The film concentrates on Radner’s SNL years (1975-80) and
her 1979 one-woman Broadway show Gilda
Radner-Live from New York. As such things tend to go, the original SNL cast
began to fall apart. Aykroyd and Beluschi did the Blues Brothers (over
Michaels’ rabid objections) and made a few successful films before Beluschi OD'ed
in 1982. Radner’s career was not as successful. Her first marriage collapsed
before the ink was dry on the certificate. She tried her hand at a few plays,
and made several films that bombed, including several with her second husband,
Gene Wilder. She wasn’t very good at being a non-celebrity civilian either, but
once she contracted cancer, she became an inspiration for millions. Dapolito's
use of Radner's letters takes us inside of her changing career and moods.

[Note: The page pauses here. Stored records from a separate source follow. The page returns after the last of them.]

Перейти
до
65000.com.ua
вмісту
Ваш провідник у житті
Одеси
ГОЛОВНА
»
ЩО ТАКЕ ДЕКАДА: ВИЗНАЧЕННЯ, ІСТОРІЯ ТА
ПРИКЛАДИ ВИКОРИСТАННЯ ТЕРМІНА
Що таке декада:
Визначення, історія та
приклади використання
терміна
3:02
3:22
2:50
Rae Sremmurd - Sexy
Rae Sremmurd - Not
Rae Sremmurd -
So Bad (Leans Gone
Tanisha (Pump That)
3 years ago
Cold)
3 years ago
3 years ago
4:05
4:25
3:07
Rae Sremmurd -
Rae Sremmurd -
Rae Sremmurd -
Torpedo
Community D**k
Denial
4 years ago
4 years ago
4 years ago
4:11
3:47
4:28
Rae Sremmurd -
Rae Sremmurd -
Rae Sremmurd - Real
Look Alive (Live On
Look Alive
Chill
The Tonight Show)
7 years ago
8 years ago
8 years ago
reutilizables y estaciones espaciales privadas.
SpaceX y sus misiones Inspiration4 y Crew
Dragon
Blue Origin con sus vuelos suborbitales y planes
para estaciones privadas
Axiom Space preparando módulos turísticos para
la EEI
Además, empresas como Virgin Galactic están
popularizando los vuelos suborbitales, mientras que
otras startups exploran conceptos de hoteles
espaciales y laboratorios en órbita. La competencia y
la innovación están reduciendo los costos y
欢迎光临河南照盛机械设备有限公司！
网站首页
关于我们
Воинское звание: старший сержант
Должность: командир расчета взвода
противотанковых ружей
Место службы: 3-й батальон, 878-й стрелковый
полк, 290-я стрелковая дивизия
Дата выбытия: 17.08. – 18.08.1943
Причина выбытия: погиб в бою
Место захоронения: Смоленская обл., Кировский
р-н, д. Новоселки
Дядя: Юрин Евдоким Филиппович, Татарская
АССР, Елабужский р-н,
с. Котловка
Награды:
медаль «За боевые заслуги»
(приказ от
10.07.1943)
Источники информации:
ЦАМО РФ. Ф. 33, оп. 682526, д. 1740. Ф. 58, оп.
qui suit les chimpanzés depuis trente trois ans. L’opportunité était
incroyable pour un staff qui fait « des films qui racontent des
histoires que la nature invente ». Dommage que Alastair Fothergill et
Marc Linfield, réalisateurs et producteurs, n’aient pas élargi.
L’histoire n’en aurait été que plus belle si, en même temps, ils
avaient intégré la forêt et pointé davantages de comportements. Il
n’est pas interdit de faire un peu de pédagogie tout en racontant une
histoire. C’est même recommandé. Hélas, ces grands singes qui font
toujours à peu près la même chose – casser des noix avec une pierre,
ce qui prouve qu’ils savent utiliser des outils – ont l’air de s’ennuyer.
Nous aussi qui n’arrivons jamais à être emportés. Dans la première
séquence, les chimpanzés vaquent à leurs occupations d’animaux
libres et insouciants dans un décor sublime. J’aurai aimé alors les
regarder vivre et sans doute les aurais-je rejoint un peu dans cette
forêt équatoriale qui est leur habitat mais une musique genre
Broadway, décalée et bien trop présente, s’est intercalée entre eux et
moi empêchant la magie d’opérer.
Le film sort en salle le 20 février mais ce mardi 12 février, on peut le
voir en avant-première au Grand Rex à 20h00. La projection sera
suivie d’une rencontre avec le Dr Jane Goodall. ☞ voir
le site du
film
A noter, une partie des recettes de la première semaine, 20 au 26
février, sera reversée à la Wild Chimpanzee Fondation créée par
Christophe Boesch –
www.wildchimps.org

There’s only so much one can stick into a short documentary.
Though we indeed wish to remember Radner fondly and accentuate the positive,
Dapolito is guilty of making a hagiography. There’s nary a mention of how SNL
was fueled by cocaine, nor of Lorne Michaels’ meddling introduced the cast to
the serpent of disharmony. We see nothing of Radner’s raunchier material from
her one-woman show.
Dapolito trapped herself within a chronological biographical
arc. Gilda’s battle with cancer was courageous and deserves to be spun that
way, but it was of course, a final battle. It would have been inappropriate to
dwell on Radner’s demons given how the film must end within such a frame. More adventurous filmmaking would have
given Dapolito leeway that could have actually made Radner more human and less
iconic. The thing about true hagiographies is that even saints struggle before
they achieve grace.
For all of that, Gilda Radner was a unique talent and
Dapolito’s film is very welcome reminder of it. It’s also a trip down Memory
Lane, to a time in which the perfect storm blew in a perfect cast.